There are lots of tools out there designed to allow you to slice and dice credit based on a set of logical rules, but as an avid user of R and Apache Spark, I wanted to illustrate how you can do this yourself. In fact, you can go above and beyond what most traditional multi-touch attribution vendors have to offer if you want to.

To illustrate, I’m going to walk you through a multi-touch attribution analysis and show you just how easy it is to create custom multi-touch attribution models. I also refer you to my previous guides on how to get Adobe Analytics Data Feeds, how to setup sparklyr (a dplyr interface between R and Apache Spark), and how to download and use a classification file in R.

First, let’s load up a bunch of Data Feed data:

library(dplyr)
library(sparklyr)
setwd("/data")

# Connect to my Spark instance
sc = spark_connect(master="local", version="2.2.0", config=sconfig)

# Load the data feed files
data_feed_local = spark_read_csv(
  sc=sc, 
  name="data_feed", 
  path="*-reportsuite_2017-*.tsv.gz", 
  header=FALSE, 
  delimiter="\t"
)

# Load the campaign classification file
campaign_class_local = spark_read_csv(
  sc = sc, 
  name = "campaign_class", 
  path = "SC_EXPORT_campaigns_classifications_reportsuite.tab", 
  header = TRUE, 
  delimiter = "\t"
)

With the data loaded, I’m going to do a little cleanup that will make my life easier later. First, I’m going to merge the visitor id high and low into a single field, and I’m going to add a leading and trailing “,” to the event list which makes it easier to search for specific Analytics events such as orders. Then, I’ll give some friendly names to the data feed columns based on the “column_headers.tsv” file that comes with the data feed (for example, the fourth column maps to the value “V4” and contains the timestamp of a hit in my files):

data_feed_tbl = data_feed_local %>%
 mutate(
   merged_visitor_ids = paste0(V1,"_",V2),
   fixed_event_list = paste0(",",V5,",")
 ) %>%
 select(
   visitor_id = merged_visitor_ids,
   hit_time_gmt = V4,
   post_event_list = fixed_event_list,
   post_campaign = V7,
 )

Now, we’ll add in the campaign classification using a left join:

data_feed_tbl = data_feed_tbl %>%
 left_join(campaign_class_local, by=c("post_campaign"="Key"))

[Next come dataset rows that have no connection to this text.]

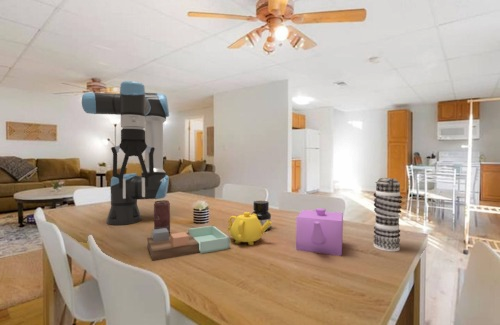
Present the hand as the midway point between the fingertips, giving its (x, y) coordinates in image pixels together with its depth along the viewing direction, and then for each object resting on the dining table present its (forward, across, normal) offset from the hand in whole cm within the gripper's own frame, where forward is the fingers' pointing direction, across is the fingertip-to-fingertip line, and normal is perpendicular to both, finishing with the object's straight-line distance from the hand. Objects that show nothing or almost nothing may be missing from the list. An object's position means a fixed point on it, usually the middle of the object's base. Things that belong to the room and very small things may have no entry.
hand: (134, 197), depth 89 cm
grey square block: (+16, +8, 0) cm, 18 cm away
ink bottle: (+19, +52, +4) cm, 56 cm away
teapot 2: (+19, +60, -26) cm, 68 cm away
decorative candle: (+19, +82, -37) cm, 91 cm away
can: (+19, +12, +14) cm, 26 cm away
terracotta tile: (+16, +14, -8) cm, 22 cm away
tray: (+19, +25, -4) cm, 31 cm away
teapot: (+19, +40, -8) cm, 45 cm away
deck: (+19, +12, -4) cm, 23 cm away
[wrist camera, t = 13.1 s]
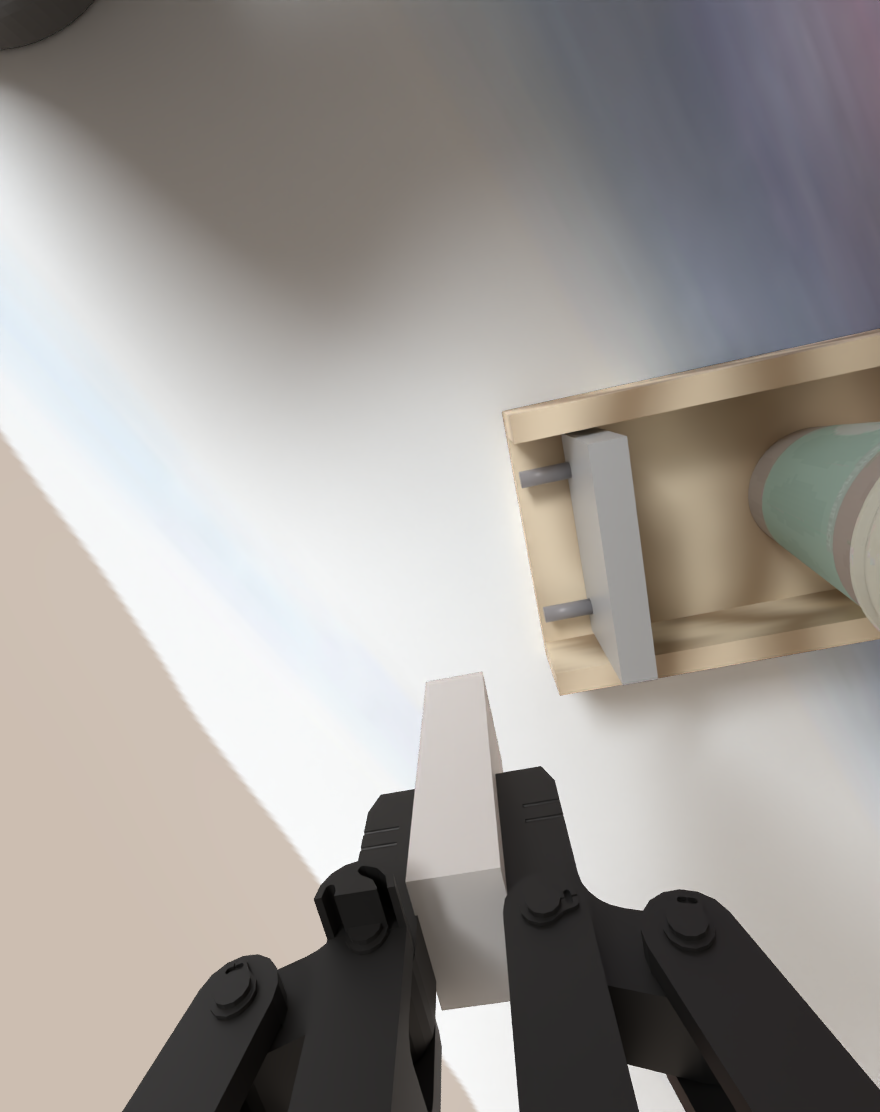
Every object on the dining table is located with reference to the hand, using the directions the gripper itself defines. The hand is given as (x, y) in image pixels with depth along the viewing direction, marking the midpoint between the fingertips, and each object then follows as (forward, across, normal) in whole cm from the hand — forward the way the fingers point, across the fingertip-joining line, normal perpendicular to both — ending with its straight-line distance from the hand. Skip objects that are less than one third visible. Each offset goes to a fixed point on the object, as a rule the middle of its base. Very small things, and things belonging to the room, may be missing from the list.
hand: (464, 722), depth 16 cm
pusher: (+15, +6, 0) cm, 16 cm away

And for our final data preparation step, we’re going to create two new columns called “mid_campaign” and “conversion.” The mid_campaign field is a copy of a campaign value, but only at the time it was set – specifically not including all of the persistence logic that Adobe Analytics applies to the data during collection. Creating this unpersisted value is important because we want to apply custom attribution logic to the data rather than using the previously configured settings in Adobe Analytics. To accomplish this, we’ll create a new variable containing the value of a marketing campaign at the time it was set, which is signified by a value of “20” in the event list – the instance event for the campaign variable.

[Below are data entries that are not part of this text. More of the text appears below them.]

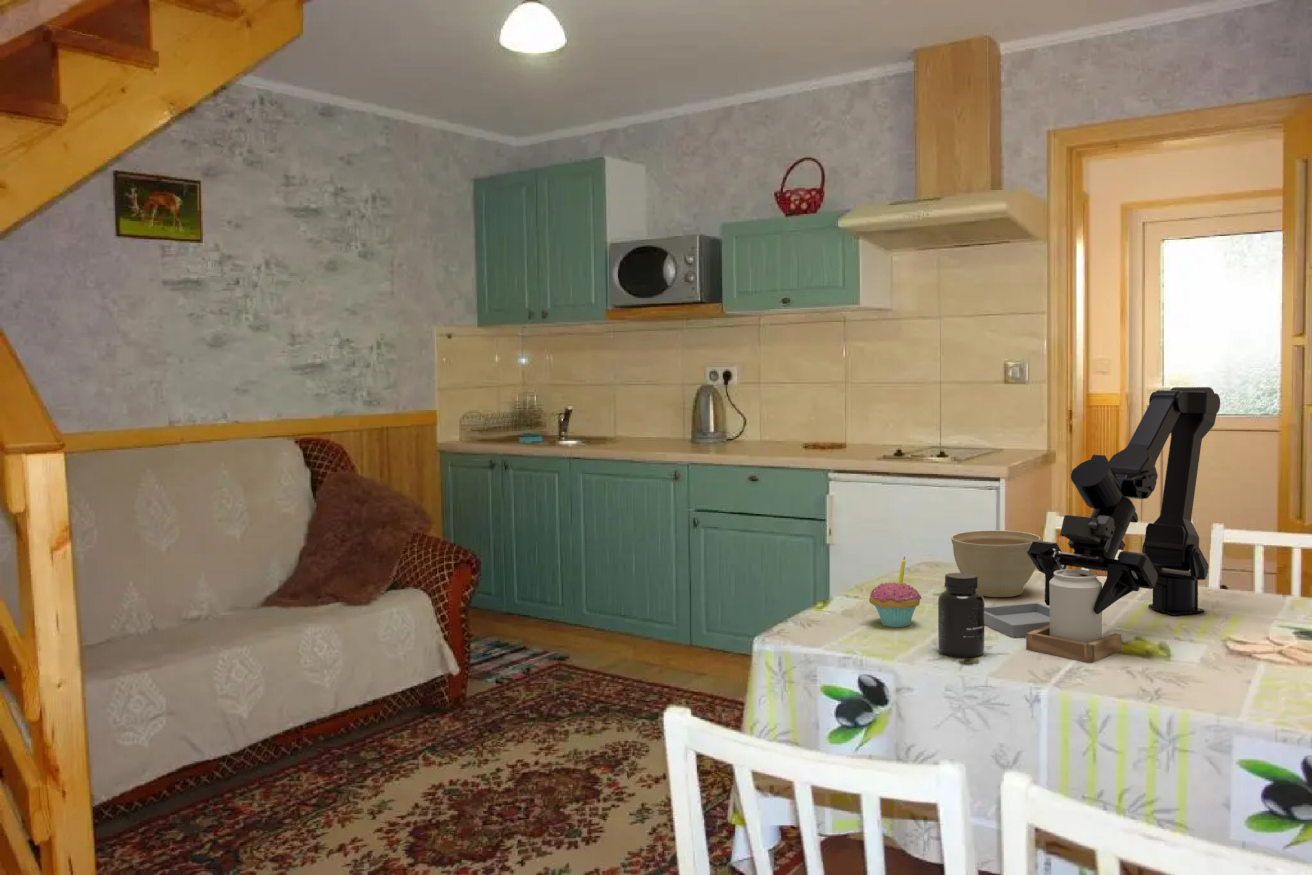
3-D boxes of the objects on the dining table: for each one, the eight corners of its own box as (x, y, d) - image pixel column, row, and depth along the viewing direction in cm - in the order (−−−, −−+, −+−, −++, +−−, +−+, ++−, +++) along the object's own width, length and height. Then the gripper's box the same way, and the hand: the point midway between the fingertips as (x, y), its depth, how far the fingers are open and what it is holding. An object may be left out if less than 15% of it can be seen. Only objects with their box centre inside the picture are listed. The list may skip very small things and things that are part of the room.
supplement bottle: (978, 660, 153) (977, 581, 152) (932, 655, 157) (931, 577, 156) (989, 649, 159) (989, 572, 158) (945, 644, 162) (944, 569, 162)
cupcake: (929, 622, 176) (929, 553, 175) (905, 633, 170) (904, 561, 169) (885, 615, 182) (884, 548, 181) (860, 625, 176) (858, 556, 175)
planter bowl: (968, 580, 208) (967, 527, 207) (1050, 588, 198) (1050, 533, 197) (939, 596, 195) (939, 540, 194) (1026, 606, 185) (1026, 546, 184)
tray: (1038, 613, 180) (1038, 602, 180) (1082, 630, 167) (1082, 618, 167) (972, 619, 177) (972, 607, 177) (1013, 637, 165) (1013, 625, 165)
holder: (1057, 637, 164) (1057, 622, 164) (1121, 650, 156) (1121, 634, 156) (1026, 648, 158) (1026, 633, 158) (1090, 662, 150) (1090, 646, 150)
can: (1107, 656, 153) (1107, 577, 152) (1054, 655, 154) (1053, 576, 154) (1096, 642, 160) (1096, 567, 159) (1045, 641, 162) (1045, 566, 161)
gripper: (1032, 490, 165) (994, 568, 159) (1148, 500, 151) (1112, 586, 145) (1058, 533, 171) (1022, 609, 165) (1172, 545, 157) (1138, 630, 150)
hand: (1070, 608), depth 156 cm, fingers closed on can, 7 cm apart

The conversion column I’ve created will signify the conversion event I want to attribute – in this case orders. Orders appear in the post_event_list with the value “1” (you’ll notice the leading and trailing commas we added earlier make it easier for me to search for the order event).

data_feed_tbl = data_feed_tbl %>%
  mutate(
    # My classification file has "Marketing_Channel" as its lookup column
    # The %regexp% operator is an easy way to search for a string value

    mid_campaign = ifelse(post_event_list %regexp% ",20,", 
      Marketing_Channel, NA),
    conversion = ifelse(post_event_list %regexp% ",1,", 1, 0)
  )

The next part is the tricky part – grouping the sequential campaign touchpoints resulting in an order. Unfortunately, that’s not something I can easily do using just the visitor id and the conversion variable I created earlier, so to group by these order-completing sequences I’m going to use a couple of the windowing functions that sparklyr provides:

# Constructing order sequences for all visitors
data_feed_tbl = data_feed_tbl %>%
  
  # Start by grouping by visitor id and sorting by time
  group_by(visitor_id) %>%
  arrange(hit_time_gmt) %>%
  
  # Next I'll copy the "conversion" column to a new "order_seq" column
  mutate(order_seq = ifelse(conversion > 0, 1, NA)) %>%

  # Using lag, I'll shift the conversions down exactly one row
  # Using cumsum, I'm going to carry forward the conversion until
  # I see another order, in which case, I'll increment order_seq
  mutate(order_seq = lag(cumsum(ifelse(is.na(order_seq), 0, order_seq)))) %>%
  
  # I'll clean up the first row (which lag left as NA) setting it
  # to "-1" if it had an order, and 0 otherwise
  mutate(order_seq = ifelse((row_number() == 1) & (conversion > 0), 
    -1, ifelse(row_number() == 1, 0, order_seq))) %>%
  
  # With my new order_seq variable, I can now group by it
  group_by(visitor_id, order_seq) %>%
  mutate(
    
    # Finally, I'll blank out (with NAs) any sequences that
    # didn't actually contain an order 
    order_seq = ifelse(sum(conversion)>0, order_seq, NA)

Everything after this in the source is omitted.